Finding a new dwelling is only the first painful step. We were lucky enough on this occasion to only have to look round three properties. I have become most adept at reading between the lines of house-marketing blurb…If described as ‘cosy’, the flat will be the size of your average cupboard. ‘Full of character’ translates as ‘a bit odd’, etc. Becoming fluent in Estate Agent speak helps to minimise the possibility of wasting endless evenings traipsing round unsuitable homes. This time we only had the misfortune of looking round one truly terrible place (think horrible slatty stairs slap-bang in the middle of the open-plan living area – a Saturday-night head-cracking accident just waiting to happen – and a kitchen with the sort of plastic transparent ceiling that looked like it had been cobbled together without resorting to something as tedious as planning permission, and a toilet in the living room. Not literally in the living room, but in a cupboard at the back. Still odd. The worst thing was the fact that the current renter was sitting right there on a couch under the slatty stairs and in front of the loo-cupboard, so I felt obliged to actually climb the precarious-looking staircase to look round the bedrooms, instead of running right out of there whilst simultaneously extracting hand-sanitiser from my bag). At first I was completely confused as to how we had actually arranged to look round such an abominable abode, and then it all fell into place… The BF had sneakily arranged to view places on the basis that they featured CAT FLAPS. I’m assuming he zoomed in on the online prospectuses. How very sneaky of him, although I am grudgingly impressed by his ingenuity. We eventually found a nice house and swiftly relieved ourselves of an eye-watering holding deposit. Clearly when we move in we are going to discover things that were cleverly concealed during our viewing – mouse-shaped holes in the skirting-boards, double prams outside the neighbours’ houses, etc – but for the next few weeks at least, I can look forward to my nice quiet new home.

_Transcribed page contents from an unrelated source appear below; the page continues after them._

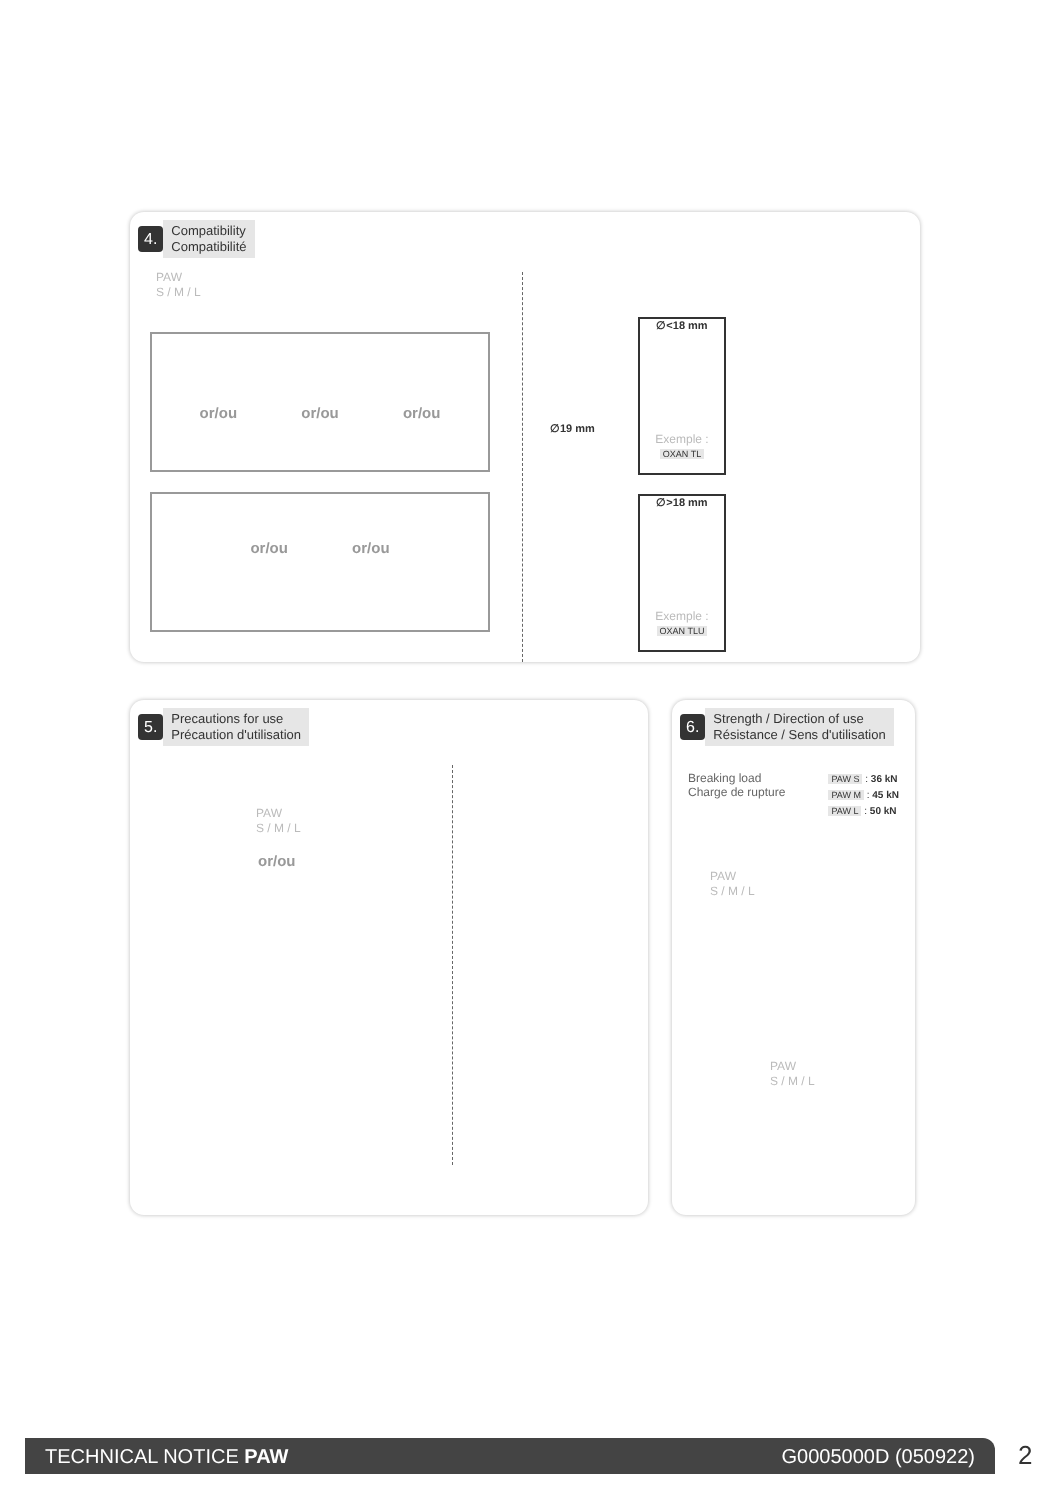4. Compatibility
Compatibilité
PAW
S / M / L
or/ou or/ou or/ou
or/ou or/ou
∅19 mm
∅<18 mm
Exemple :
OXAN TL
∅>18 mm
Exemple :
OXAN TLU
5. Precautions for use
Précaution d'utilisation
PAW
S / M / L
or/ou
6. Strength / Direction of use
Résistance / Sens d'utilisation
Breaking load
Charge de rupture
PAW S : 36 kN
PAW M : 45 kN
PAW L : 50 kN
PAW
S / M / L
PAW
S / M / L
TECHNICAL NOTICE PAW G0005000D (050922) 2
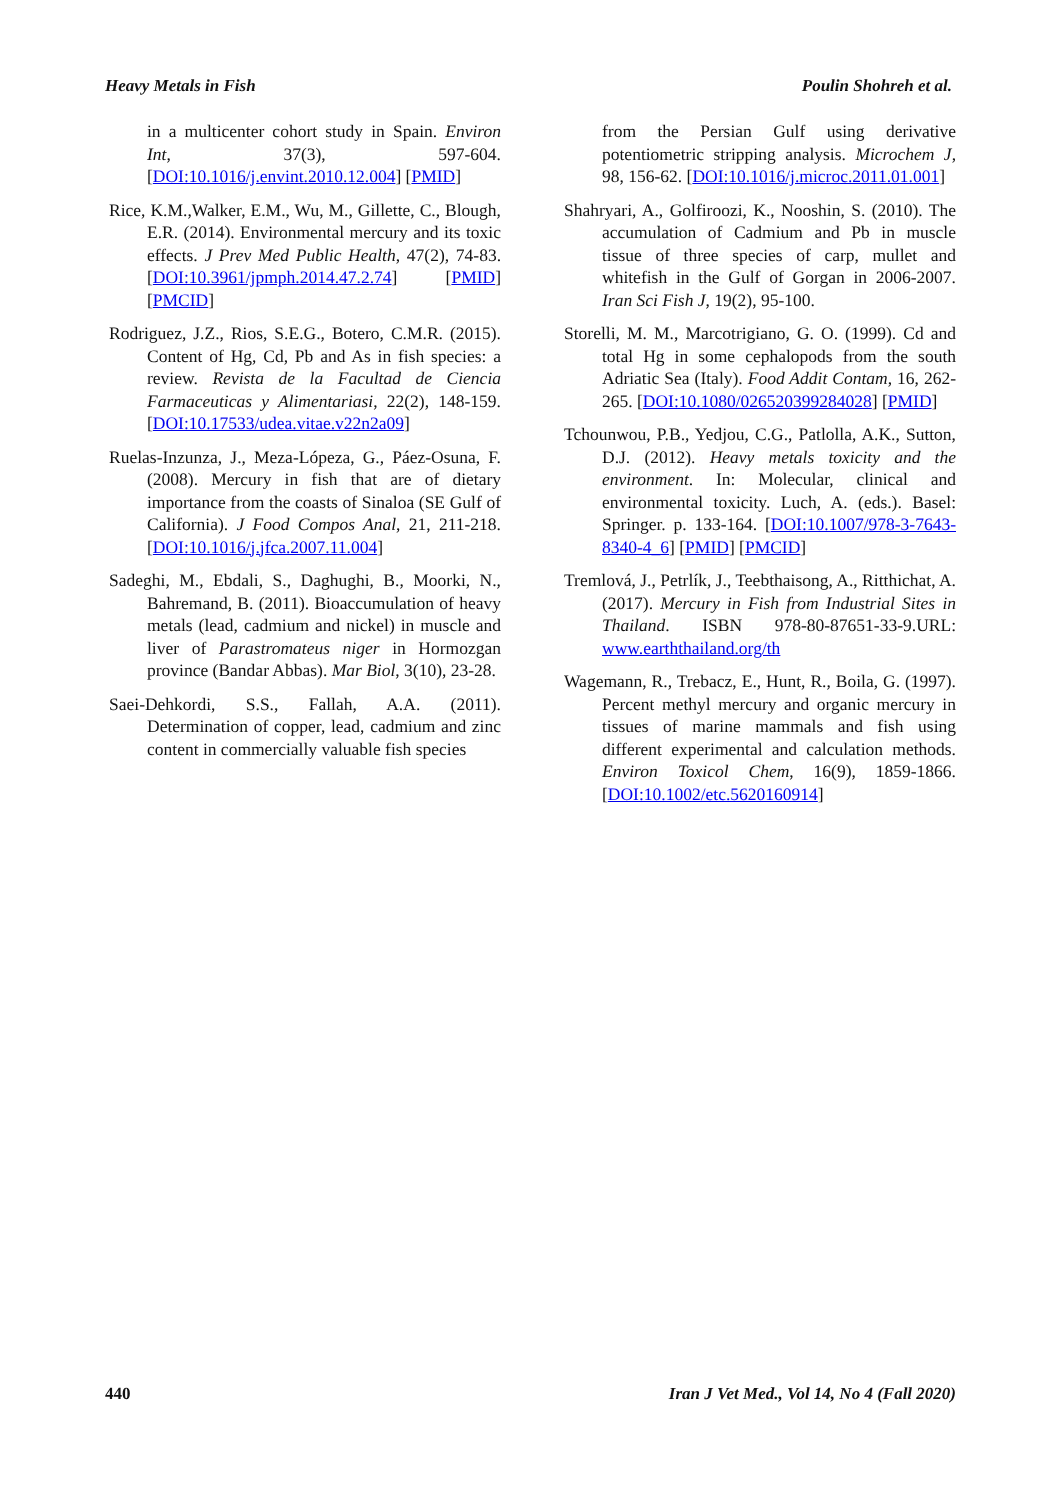Heavy Metals in Fish Poulin Shohreh et al.
in a multicenter cohort study in Spain. Environ Int, 37(3), 597-604. [DOI:10.1016/j.envint.2010.12.004] [PMID]
Rice, K.M.,Walker, E.M., Wu, M., Gillette, C., Blough, E.R. (2014). Environmental mercury and its toxic effects. J Prev Med Public Health, 47(2), 74-83. [DOI:10.3961/jpmph.2014.47.2.74] [PMID] [PMCID]
Rodriguez, J.Z., Rios, S.E.G., Botero, C.M.R. (2015). Content of Hg, Cd, Pb and As in fish species: a review. Revista de la Facultad de Ciencia Farmaceuticas y Alimentariasi, 22(2), 148-159. [DOI:10.17533/udea.vitae.v22n2a09]
Ruelas-Inzunza, J., Meza-Lópeza, G., Páez-Osuna, F. (2008). Mercury in fish that are of dietary importance from the coasts of Sinaloa (SE Gulf of California). J Food Compos Anal, 21, 211-218. [DOI:10.1016/j.jfca.2007.11.004]
Sadeghi, M., Ebdali, S., Daghughi, B., Moorki, N., Bahremand, B. (2011). Bioaccumulation of heavy metals (lead, cadmium and nickel) in muscle and liver of Parastromateus niger in Hormozgan province (Bandar Abbas). Mar Biol, 3(10), 23-28.
Saei-Dehkordi, S.S., Fallah, A.A. (2011). Determination of copper, lead, cadmium and zinc content in commercially valuable fish species
from the Persian Gulf using derivative potentiometric stripping analysis. Microchem J, 98, 156-62. [DOI:10.1016/j.microc.2011.01.001]
Shahryari, A., Golfiroozi, K., Nooshin, S. (2010). The accumulation of Cadmium and Pb in muscle tissue of three species of carp, mullet and whitefish in the Gulf of Gorgan in 2006-2007. Iran Sci Fish J, 19(2), 95-100.
Storelli, M. M., Marcotrigiano, G. O. (1999). Cd and total Hg in some cephalopods from the south Adriatic Sea (Italy). Food Addit Contam, 16, 262-265. [DOI:10.1080/026520399284028] [PMID]
Tchounwou, P.B., Yedjou, C.G., Patlolla, A.K., Sutton, D.J. (2012). Heavy metals toxicity and the environment. In: Molecular, clinical and environmental toxicity. Luch, A. (eds.). Basel: Springer. p. 133-164. [DOI:10.1007/978-3-7643-8340-4_6] [PMID] [PMCID]
Tremlová, J., Petrlík, J., Teebthaisong, A., Ritthichat, A. (2017). Mercury in Fish from Industrial Sites in Thailand. ISBN 978-80-87651-33-9.URL: www.earththailand.org/th
Wagemann, R., Trebacz, E., Hunt, R., Boila, G. (1997). Percent methyl mercury and organic mercury in tissues of marine mammals and fish using different experimental and calculation methods. Environ Toxicol Chem, 16(9), 1859-1866. [DOI:10.1002/etc.5620160914]
440 Iran J Vet Med., Vol 14, No 4 (Fall 2020)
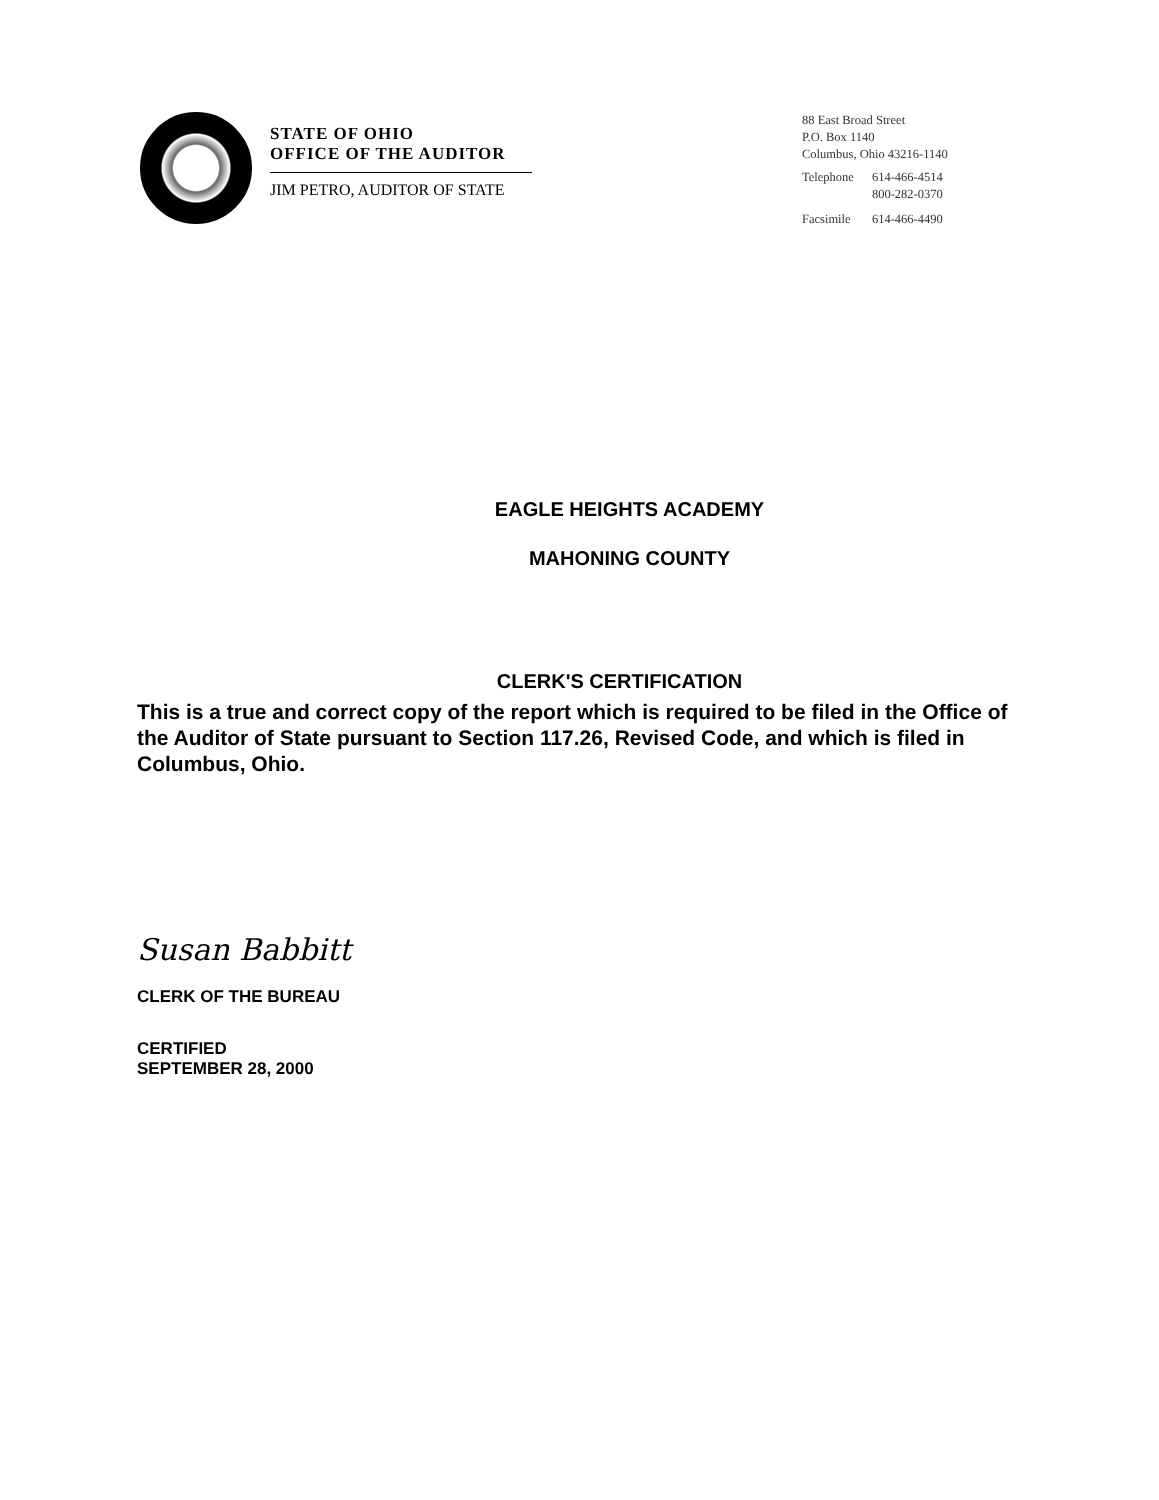STATE OF OHIO
OFFICE OF THE AUDITOR
JIM PETRO, AUDITOR OF STATE
88 East Broad Street
P.O. Box 1140
Columbus, Ohio 43216-1140
| Telephone | 614-466-4514 |
| | 800-282-0370 |
| Facsimile | 614-466-4490 |
EAGLE HEIGHTS ACADEMY
MAHONING COUNTY
CLERK'S CERTIFICATION
This is a true and correct copy of the report which is required to be filed in the Office of the Auditor of State pursuant to Section 117.26, Revised Code, and which is filed in Columbus, Ohio.
Susan Babbitt
CLERK OF THE BUREAU
CERTIFIED
SEPTEMBER 28, 2000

I am putting this limbo period between finding the house and moving into it to good use. I am busy wearing all the clothes that have languished at the back of my drawers for the past three years (lest the BF suggests I don’t actually need them). Ditto shoes in the wardrobe and gadgets in the kitchen cupboards (getting used, not worn). Bread makers, smoothie makers, food processors and the like are all getting dusted off and set to work. “But we can’t possibly chuck out the electric vegetable steamer; I used that just last week! Don’t you remember, we had broccoli with that crab dish you had to stop me chucking across the kitchen? I was wearing that lovely mustard-coloured jumper at the time….”
I am also trying to get the BF to relinquish his version of this (thanks, Paula):
I hate to think what I will be like when I finally buy a house….
* In case you are at risk of losing valuable beauty sleep over the terrible situation I found myself in, you can rest easy, safe in the knowledge that I substituted the sadly unavailable crab for some brown shrimp. And I roasted some baby tomatoes and chorizo to have on the side, and served it with samphire. The resulting dish was most satisfactory.